My PhD advisor is not being supportive at all.

V

My phd advisor is not being supportive enough. I am in my 4th year of my phd and planning to wrap up in 4-5 months (only if everything goes as planned and things work in my favour). My research and dissertation is the last thing on my advisor’s to-do list. And I am growing extremely frustrated about this. I do not know how to handle this situation. First she is never around. Only time she is available in her office is when she has a class. She even skips her office hours allotted for students. She does not respond to my emails, calls, text messages. So only way for me to get hold of her to look for her when she has a class. I have to wait outside her door. And when I see her during this time, she tells that she is extremely busy and cannot talk. Then I ask for a meeting time to discuss about my phd dissertation. Every single time she has been late to these meetings. And sometimes she has skipped the meetings totally without informing why she is not showing up. I really want go into her office and scream that I am not able to handle this anymore. But I have been as diplomatic as possible. When I send her some writeup, she takes weeks to review it. On an average it has taken at least 3 weeks to one month to receive her feedback on something. Its not that she has like 10 other students. I am her only PhD students and she has one other master’s student (he has the same complaint too). I some time think to quit and start working. I have reached a point that I want to be done with all this and move on. But I have invested so much time in this that I do not want to lose this. But I feel extremely helpless and at her mercy. Does anybody have any suggestions, recommendations for me? I am growing frustrated with my situation. I have a job in had from my previous internship and want to go and join. But I am stuck here, helpless.

T

This is a difficult, but unfortunately not uncommon, situation to be in.

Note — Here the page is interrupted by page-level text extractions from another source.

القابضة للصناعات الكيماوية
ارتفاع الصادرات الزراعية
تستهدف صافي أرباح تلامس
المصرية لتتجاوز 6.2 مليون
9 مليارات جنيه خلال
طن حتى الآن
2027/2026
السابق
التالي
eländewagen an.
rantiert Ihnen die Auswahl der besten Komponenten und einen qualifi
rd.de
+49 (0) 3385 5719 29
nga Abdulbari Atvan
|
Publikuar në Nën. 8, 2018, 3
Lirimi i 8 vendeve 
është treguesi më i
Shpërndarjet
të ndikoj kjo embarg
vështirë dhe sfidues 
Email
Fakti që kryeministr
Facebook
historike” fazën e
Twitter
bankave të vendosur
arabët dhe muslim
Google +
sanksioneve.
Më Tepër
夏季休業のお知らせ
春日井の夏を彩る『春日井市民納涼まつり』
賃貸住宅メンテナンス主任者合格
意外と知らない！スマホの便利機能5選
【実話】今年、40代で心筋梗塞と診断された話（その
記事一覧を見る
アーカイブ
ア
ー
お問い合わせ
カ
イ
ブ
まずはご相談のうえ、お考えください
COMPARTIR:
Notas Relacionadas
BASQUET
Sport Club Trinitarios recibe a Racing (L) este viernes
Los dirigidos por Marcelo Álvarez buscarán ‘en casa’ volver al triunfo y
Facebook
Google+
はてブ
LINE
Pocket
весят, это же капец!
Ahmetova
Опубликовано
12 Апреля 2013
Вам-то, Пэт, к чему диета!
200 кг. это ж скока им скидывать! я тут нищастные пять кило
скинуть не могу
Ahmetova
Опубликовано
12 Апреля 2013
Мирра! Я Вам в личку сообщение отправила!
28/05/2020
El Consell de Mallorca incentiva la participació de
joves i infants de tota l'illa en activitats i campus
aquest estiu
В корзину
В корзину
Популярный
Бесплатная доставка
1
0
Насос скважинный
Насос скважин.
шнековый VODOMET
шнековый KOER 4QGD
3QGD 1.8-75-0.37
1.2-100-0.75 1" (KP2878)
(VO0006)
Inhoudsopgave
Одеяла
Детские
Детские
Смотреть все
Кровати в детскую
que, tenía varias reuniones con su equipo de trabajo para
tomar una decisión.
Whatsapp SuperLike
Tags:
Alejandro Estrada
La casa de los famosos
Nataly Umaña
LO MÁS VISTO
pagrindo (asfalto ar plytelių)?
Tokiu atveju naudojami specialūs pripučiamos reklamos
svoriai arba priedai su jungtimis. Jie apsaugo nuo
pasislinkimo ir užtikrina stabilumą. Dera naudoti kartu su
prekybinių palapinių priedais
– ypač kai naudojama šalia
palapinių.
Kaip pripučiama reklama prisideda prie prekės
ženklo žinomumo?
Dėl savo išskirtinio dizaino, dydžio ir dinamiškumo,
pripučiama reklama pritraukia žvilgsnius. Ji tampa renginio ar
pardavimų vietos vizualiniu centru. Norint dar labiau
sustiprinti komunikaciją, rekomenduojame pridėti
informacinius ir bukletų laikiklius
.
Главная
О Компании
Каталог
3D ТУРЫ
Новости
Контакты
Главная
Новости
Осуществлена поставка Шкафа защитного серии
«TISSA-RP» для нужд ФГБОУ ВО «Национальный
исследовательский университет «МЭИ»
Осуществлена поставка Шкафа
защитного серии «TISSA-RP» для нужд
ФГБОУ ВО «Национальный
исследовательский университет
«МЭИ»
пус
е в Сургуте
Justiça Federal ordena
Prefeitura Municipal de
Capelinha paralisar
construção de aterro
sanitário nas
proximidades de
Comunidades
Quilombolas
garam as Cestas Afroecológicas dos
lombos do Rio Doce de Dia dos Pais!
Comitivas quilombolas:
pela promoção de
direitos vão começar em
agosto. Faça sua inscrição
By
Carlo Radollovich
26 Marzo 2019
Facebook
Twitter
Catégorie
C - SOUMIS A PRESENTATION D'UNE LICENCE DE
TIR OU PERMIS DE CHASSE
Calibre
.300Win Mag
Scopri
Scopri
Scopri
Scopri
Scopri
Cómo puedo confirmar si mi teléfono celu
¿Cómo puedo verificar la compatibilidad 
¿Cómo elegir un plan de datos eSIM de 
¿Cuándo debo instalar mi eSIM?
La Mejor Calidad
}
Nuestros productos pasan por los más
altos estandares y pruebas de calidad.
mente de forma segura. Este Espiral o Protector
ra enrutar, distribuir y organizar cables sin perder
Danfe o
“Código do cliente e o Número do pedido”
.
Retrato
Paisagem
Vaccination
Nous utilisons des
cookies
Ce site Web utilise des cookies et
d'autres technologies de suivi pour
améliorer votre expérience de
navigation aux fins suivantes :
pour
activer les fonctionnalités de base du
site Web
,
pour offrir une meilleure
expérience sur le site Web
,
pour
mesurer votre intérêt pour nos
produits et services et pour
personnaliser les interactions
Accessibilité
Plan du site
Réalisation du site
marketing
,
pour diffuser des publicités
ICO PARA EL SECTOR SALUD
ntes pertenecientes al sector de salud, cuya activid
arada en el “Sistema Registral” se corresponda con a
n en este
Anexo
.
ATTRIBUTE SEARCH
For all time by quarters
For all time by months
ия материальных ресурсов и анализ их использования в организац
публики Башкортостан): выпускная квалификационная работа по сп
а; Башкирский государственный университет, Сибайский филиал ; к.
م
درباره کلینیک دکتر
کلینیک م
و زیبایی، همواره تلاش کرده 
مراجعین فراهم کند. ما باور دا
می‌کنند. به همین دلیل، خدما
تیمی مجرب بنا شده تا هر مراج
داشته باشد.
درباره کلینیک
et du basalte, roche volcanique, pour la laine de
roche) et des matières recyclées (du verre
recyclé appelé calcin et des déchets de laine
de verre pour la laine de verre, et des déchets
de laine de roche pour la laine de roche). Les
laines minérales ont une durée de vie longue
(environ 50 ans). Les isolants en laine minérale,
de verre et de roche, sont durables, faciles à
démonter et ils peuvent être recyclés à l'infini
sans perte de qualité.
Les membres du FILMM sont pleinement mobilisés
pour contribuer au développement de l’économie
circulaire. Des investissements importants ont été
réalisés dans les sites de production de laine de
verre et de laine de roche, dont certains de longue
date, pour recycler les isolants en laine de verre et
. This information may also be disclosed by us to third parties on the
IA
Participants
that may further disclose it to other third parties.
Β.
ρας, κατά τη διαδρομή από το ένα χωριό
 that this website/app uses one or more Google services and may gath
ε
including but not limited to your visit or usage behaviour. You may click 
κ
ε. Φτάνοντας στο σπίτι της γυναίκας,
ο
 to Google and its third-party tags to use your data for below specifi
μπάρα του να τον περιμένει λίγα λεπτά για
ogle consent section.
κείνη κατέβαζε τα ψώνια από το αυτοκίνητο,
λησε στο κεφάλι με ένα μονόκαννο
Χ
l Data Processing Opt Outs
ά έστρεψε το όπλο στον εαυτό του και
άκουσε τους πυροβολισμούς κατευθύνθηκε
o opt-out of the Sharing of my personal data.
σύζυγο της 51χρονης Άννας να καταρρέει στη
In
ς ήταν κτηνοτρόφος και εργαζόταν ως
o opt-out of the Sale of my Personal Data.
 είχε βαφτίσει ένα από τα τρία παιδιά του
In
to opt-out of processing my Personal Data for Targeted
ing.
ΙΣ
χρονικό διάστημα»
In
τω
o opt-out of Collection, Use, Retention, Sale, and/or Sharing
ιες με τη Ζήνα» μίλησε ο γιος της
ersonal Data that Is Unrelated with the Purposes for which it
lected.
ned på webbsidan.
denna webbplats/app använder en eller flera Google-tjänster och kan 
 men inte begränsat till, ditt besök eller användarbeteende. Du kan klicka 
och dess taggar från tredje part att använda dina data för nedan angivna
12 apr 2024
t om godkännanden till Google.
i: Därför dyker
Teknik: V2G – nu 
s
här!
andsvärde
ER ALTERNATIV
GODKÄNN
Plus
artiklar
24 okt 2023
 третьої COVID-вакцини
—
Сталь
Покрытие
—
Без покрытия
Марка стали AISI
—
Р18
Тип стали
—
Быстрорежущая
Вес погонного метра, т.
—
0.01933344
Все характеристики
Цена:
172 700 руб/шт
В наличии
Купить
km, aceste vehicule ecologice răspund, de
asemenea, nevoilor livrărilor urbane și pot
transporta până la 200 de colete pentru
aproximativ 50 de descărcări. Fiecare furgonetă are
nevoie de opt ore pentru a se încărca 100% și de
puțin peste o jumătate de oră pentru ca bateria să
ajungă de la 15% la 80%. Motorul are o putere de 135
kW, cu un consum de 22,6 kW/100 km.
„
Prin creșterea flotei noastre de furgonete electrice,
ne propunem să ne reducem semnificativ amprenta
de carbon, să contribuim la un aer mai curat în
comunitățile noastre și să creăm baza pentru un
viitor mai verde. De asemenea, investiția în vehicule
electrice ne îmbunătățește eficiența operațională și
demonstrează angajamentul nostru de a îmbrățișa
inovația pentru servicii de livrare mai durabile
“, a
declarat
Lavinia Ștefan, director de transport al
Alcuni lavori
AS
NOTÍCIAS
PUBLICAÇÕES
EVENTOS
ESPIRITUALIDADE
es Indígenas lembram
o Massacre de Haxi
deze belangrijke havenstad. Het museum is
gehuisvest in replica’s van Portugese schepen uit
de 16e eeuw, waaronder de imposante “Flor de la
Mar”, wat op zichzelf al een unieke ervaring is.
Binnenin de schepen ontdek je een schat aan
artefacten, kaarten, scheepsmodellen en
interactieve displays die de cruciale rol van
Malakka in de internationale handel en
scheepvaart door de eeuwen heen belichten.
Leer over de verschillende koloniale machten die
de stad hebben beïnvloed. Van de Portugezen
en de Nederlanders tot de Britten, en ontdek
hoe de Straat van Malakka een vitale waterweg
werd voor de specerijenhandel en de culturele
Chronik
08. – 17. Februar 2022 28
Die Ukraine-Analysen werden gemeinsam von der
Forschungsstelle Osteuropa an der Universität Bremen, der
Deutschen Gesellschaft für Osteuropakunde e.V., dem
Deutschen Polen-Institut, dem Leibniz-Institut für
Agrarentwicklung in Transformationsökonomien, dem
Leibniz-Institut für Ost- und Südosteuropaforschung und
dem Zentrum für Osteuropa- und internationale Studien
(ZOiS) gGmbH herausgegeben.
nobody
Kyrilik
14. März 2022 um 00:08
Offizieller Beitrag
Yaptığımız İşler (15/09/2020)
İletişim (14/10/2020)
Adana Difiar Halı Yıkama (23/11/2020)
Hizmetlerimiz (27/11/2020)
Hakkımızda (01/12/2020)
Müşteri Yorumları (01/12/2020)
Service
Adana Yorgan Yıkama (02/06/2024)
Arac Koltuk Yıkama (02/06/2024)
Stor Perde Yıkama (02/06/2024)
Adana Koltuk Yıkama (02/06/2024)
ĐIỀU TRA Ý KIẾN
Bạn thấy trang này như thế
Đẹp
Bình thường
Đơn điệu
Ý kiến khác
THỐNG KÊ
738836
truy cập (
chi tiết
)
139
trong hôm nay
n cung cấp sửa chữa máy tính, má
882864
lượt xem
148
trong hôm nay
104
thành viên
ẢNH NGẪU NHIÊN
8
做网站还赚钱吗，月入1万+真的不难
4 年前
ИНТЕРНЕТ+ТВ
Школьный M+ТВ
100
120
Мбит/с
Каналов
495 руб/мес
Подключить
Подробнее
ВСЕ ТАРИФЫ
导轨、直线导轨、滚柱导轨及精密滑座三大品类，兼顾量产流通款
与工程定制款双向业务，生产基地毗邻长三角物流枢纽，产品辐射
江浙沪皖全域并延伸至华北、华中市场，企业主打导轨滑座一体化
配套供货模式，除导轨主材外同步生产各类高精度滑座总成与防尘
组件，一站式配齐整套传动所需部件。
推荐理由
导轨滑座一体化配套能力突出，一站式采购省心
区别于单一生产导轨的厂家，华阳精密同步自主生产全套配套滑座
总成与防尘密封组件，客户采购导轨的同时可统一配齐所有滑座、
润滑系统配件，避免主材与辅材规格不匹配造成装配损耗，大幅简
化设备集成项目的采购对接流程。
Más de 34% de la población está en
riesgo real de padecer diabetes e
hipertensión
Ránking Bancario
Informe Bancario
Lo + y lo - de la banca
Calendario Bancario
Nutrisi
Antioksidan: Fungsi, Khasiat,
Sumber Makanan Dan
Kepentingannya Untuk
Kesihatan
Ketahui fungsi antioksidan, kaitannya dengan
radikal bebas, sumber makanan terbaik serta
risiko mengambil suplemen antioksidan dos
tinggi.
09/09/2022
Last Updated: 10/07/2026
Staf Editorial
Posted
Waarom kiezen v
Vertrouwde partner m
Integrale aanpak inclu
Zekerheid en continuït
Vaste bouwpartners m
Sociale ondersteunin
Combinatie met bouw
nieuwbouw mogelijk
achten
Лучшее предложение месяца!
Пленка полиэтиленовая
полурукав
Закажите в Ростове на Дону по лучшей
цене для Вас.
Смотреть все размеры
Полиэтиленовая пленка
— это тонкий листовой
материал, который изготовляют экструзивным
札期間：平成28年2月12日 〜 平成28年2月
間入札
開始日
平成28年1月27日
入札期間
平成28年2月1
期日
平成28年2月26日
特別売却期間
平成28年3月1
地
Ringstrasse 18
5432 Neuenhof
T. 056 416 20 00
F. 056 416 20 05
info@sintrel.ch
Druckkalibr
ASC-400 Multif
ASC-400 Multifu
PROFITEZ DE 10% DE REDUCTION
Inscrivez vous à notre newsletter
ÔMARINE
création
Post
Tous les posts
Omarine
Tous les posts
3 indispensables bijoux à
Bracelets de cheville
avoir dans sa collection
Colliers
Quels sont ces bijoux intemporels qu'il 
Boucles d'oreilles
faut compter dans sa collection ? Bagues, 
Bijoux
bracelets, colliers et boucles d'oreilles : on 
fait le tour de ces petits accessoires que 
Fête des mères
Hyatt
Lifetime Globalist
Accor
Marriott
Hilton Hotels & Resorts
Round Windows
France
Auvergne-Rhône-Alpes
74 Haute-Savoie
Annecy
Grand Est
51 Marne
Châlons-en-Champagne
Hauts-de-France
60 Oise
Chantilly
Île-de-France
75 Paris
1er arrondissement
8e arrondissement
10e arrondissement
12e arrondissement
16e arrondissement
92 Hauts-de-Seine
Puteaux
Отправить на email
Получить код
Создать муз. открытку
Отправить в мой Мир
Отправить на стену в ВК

Firstly you need to try to book another meeting with her and tell her, face to face, honestly, that you need more support. If you've done this already, or if this doesn't work, then you need to write it down formerly in an email. If that doesn't change anything, then you need to go to the head of graduate studies, or staff involved in pastoral care, and ask for some assistance.

(Ps 3-4 weeks to review work is fairly reasonable, but the rest is unacceptable.)

Good luck and I hope you can resolve this. You've come too far with your PhD to give up now.

L

Hi,

Sorry to hear you're having trouble with your supervisor. Do you only have one supervisor? Do you not have a team? Most institutions have supervisory teams of at least 3 to avoid scenarios like this. That should be your first port of call.

Is there someone you can talk to in your department like a Head of School/pastoral tutor? Or even a graduate school administration member? This behaviour is not acceptable and you really need all the support you can get this close to the end. Try and find out who there is in your institution who can give you the support you need.

W

Everything you describe in your post sounds fairly normal to me. Professors not being around and not answering their e-mails is about the most common thing in academia. Several weeks to get comments on a writeup? I know cases where it took more than a year.

The same is true for supervisors not being "supportive enough". A large portion of PhDs result from students essentially working by themselves with little or no supervision or support from anybody.

Curiously, you entirely fail to mention in your post what the status of your research is. I would say this is the most important aspect. Do you have results? Publications? A convincing argument to make and presentable conclusions? Only when and if your supervisor is happy with those aspects, she will give her OK for you to wrap up.

Frankly, your post sounds a little like you are trying to impose your personal timeline on your supervisor, no matter what the state of your work is. I can tell you that in the history of academia, this has worked exactly 0 times.

Finally, at the end you say that you would really like to quit and take a job elsewhere. You should realize that this is a decision you have to make independently from how your PhD is going. If you want to quit, quit. If you want to finish your PhD, finish your PhD, which realistically might take you another year or two. Make up your mind - and then live with the consequences either way.